I have recently bought this receiver, and I'm feeling a bit out of my depth here as my knowledge on this subject is lacking. I have read in this thread that its DAC's aren't that good. What are my options to better the sound to my speakers? I have a pair of Klipsch R-800F floor standing speakers and a Klipsch RP-1400SW subwoofer. My current sources for music are an Apple TV 4K that can connect to the receiver via HDMI or Airplay and Bluetooth or Airplay from my phone. Can I buy an external DAC to bypass the built in DACs of the 800H?
Hi, agree with much of the above posts and would like to add a few more comments. I enjoy using the DRA-800H daily for 2.0ch music, find it's very convenient for streaming audio and sounds fine to me. It is also a highly convenient HDMI switcher. It's the features which make this a nice device. Here's a vignette: One day with my computer I was doing video conferencing ('Zoom') with a bunch of people but one person was talking a lot and had a very high pitched voice, so much so that it was bothering me. I simply reached over and turned the treble down, and ahhh relief!

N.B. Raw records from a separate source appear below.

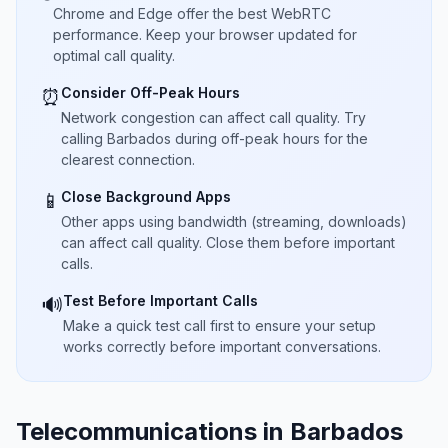
Chrome and Edge offer the best WebRTC
performance. Keep your browser updated for
optimal call quality.
Consider Off-Peak Hours
⏰
Network congestion can affect call quality. Try
calling Barbados during off-peak hours for the
clearest connection.
Close Background Apps
📱
Other apps using bandwidth (streaming, downloads)
can affect call quality. Close them before important
calls.
Test Before Important Calls
🔊
Make a quick test call first to ensure your setup
works correctly before important conversations.
Telecommunications in Barbados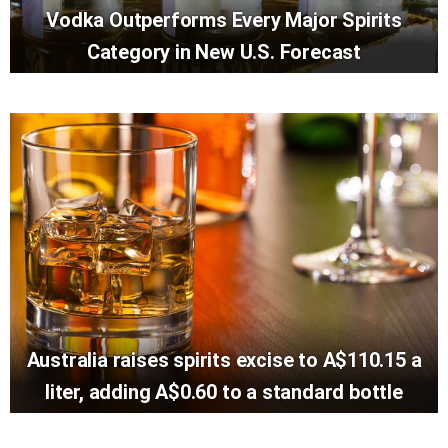
Vodka Outperforms Every Major Spirits
Category in New U.S. Forecast
Australia raises spirits excise to A$110.15 a
liter, adding A$0.60 to a standard bottle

There are some nuances here to highlight for you, from earlier in this thread. There are several DAC chips in the DRA-800H corresponding to 'Main Zone', 'Zone 2', and 'Network'. Realize that Amir did his measurements on the DAC by using the zone 2 pre-out, which this thread has never confirmed (at least to my reading) was directly downstream of the main zone DAC. Also, see post 266 where user_22 did DAC measurements from the main zone dac by opening the machine and turning the phono input into a main zone pre-out. In those DAC measurements the DRA-800H did great. But as GiB061 stated, the DAC measurements don't matter given that the amp is the limiting factor which both Amir and user_22 found.
Also, for your 2.1 use case, if one were using a regular AVR, one might typically set the 2 floor standing speakers to 'small' and set a crossover at say 80hz. There's a post here that I often refer to myself to help me understand (
https://subwoofer101.com/tag/crossover/) especially the blue text from Ed Mullen. Following that text, the 'small' speaker would be subject to a high pass filter (the frequencies around the crossover frequency of 80hz and above pass through, eliminating the lower frequencies). But there's no way to do that with DRA-800H, per post 28 in this thread and the manual. In contrast to a regular AVR which has that high pass filter to the 'small' L&R speakers, all one can do with DRA-800H is set a low-pass filter for the sub. With DRA-800H your main L and R speaker get full frequency band, and you can control the amount that the sub overlaps with that using the low pass filter.
For your Apple TV the best way to connect to DRA-800H for maximizing audio fidelity would be HDMI. For example, bluetooth would provide a lossy audio signal and there may be some disadvantages with AirPlay that others know more about, possibly being limited to 16-bit audio.
Correction edit: DRA-800H DACs are 'Main Zone', 'Downmix', and 'Zone 2 / Network'.